Here are a few headbanging moves to try:
The Nod: move your neck slowly back, then thrust your head quickly forward. The rest of your body remains rigid. The more hair you flick forward, the better. You’re saying “I agree this is pretty metal.”
The Shake: instead of nodding, pull your hair in front of your face and shake your head from side to side. A sort of “cousin-it” method of headbanging that aims for maximum impact with minimum effort. You say “No, I will never stop listening to tr00 metal, such as this”.
The Hold-On: Grab a speaker stack or foldback and clutch it for dead life while you shake your head like a mad-thing. This keeps your position firmly at the front of the pit and keeps you steady.
Side-to-Side: slam your body to the left and nod your head, then slam your body to the right and nod your head. Some metallers like the bouncing movement of this. The Side-to-Side works best if you have a wide space between.
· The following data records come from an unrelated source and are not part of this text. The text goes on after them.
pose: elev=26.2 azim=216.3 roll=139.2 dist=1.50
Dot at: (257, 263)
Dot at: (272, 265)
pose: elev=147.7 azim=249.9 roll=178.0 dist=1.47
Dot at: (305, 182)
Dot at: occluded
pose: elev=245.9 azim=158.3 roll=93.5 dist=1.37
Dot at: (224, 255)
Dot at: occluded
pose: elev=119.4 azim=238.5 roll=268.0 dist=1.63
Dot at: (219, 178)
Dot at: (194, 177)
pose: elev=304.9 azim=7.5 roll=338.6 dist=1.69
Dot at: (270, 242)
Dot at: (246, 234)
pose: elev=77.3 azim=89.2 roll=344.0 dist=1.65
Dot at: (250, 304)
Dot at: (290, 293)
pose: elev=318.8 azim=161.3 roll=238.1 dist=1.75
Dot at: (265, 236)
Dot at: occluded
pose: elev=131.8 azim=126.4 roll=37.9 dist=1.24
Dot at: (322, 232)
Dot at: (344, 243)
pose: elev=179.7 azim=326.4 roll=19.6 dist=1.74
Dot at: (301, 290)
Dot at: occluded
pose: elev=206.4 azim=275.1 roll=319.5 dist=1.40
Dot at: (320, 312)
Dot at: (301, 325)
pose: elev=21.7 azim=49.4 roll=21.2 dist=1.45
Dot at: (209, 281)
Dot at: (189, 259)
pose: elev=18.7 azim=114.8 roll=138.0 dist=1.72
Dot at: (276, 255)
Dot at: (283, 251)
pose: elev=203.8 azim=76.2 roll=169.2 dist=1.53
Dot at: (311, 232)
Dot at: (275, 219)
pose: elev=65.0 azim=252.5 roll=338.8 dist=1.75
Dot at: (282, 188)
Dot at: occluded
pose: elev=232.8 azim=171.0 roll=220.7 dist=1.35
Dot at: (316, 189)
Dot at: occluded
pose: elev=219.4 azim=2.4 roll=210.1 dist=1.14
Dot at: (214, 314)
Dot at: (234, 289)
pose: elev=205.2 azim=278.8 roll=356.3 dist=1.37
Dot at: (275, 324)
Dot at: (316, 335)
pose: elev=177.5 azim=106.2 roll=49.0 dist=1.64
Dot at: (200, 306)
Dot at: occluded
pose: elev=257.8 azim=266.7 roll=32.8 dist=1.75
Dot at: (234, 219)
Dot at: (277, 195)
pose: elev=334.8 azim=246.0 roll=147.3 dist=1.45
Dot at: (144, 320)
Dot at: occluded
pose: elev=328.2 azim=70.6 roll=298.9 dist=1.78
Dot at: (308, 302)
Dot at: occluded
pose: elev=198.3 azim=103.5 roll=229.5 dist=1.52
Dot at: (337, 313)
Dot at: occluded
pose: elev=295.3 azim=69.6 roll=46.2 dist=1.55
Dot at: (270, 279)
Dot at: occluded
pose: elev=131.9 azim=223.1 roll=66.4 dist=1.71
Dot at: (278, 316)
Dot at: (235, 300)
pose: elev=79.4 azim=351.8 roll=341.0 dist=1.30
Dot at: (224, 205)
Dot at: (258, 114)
The Folk Bang: a headbang reserved only for folk metal. Folk bangers move their arms in a jaunty motion, as if they’re swinging tankards of ale at an Irish folk-dancing night. They jump from side to side as they whip their heads, sometimes linking arms with fellow folk bangers. In a tr00 folk metal pit, beer flies from tankards and drinking horns and coats the folkbangers in a sticky, delicious goo.
The We’re-All-Friends-Here: Link arms over the shoulders of fellow metallers, bend at the waist and shake your heads.
The Swing: another favorite of mine. Swing your whole body from side to side like you’re part of a broadway dance troupe. Swing your head too – either the same or opposite way. This makes girls look great while giving a good flying hair effect.
Windmill: One of the most dangerous and trickiest headbanging moves to pull off. As the name suggests, the Windmill involves spinning your head in a full circle so your hair fans out like a windmill and whips your surrounding headbangers, who will fall down and worship your awesome. Windmills are only effective for extremely long or incredibly thick hair.
Before attempting to headbang, warm up your neck muscles by moving your head slowly from side to side, front to back. Roll your neck on your shoulders. Warming up before a good ole’ bang can reduce the pain in the morning.
Consider Fellow Headbangers
Watch where you bang, step, and throw your body. Be aware that even if you enjoy slam-moshing and circle pits, others might not. Especially when they’re in the middle of a good headbang and are caught unawares.
Windmilling too near others can result in cat-o-nine-tails-style wounds. While spilling blood for metal might be your idea of a good time, others may disagree. Windmill at your peril.
Watch out for us fragile girls! We’re generally not built like brick shithouses, and if you knock us we can go flying over foldbacks and can knee guitarists in the groin (true story). Be courteous, gents – we want to share the floor with you \m/
Liquid in your drinking horn will splash around while headbanging. Empty it first, either into your mouth or over someone else’s head.
If a headbanger falls down, help him (or her) up again.
At the end of a show, give your fellow bangers a pat on the back or a couple of goats \m/ for their good work.
I open the floor to you, my readers. Do you have any stories from the concert front lines? What’s your favorite head-banging technique? Is there any I’ve missed out? What’s the worst injury you are a friend sustained from headbanging?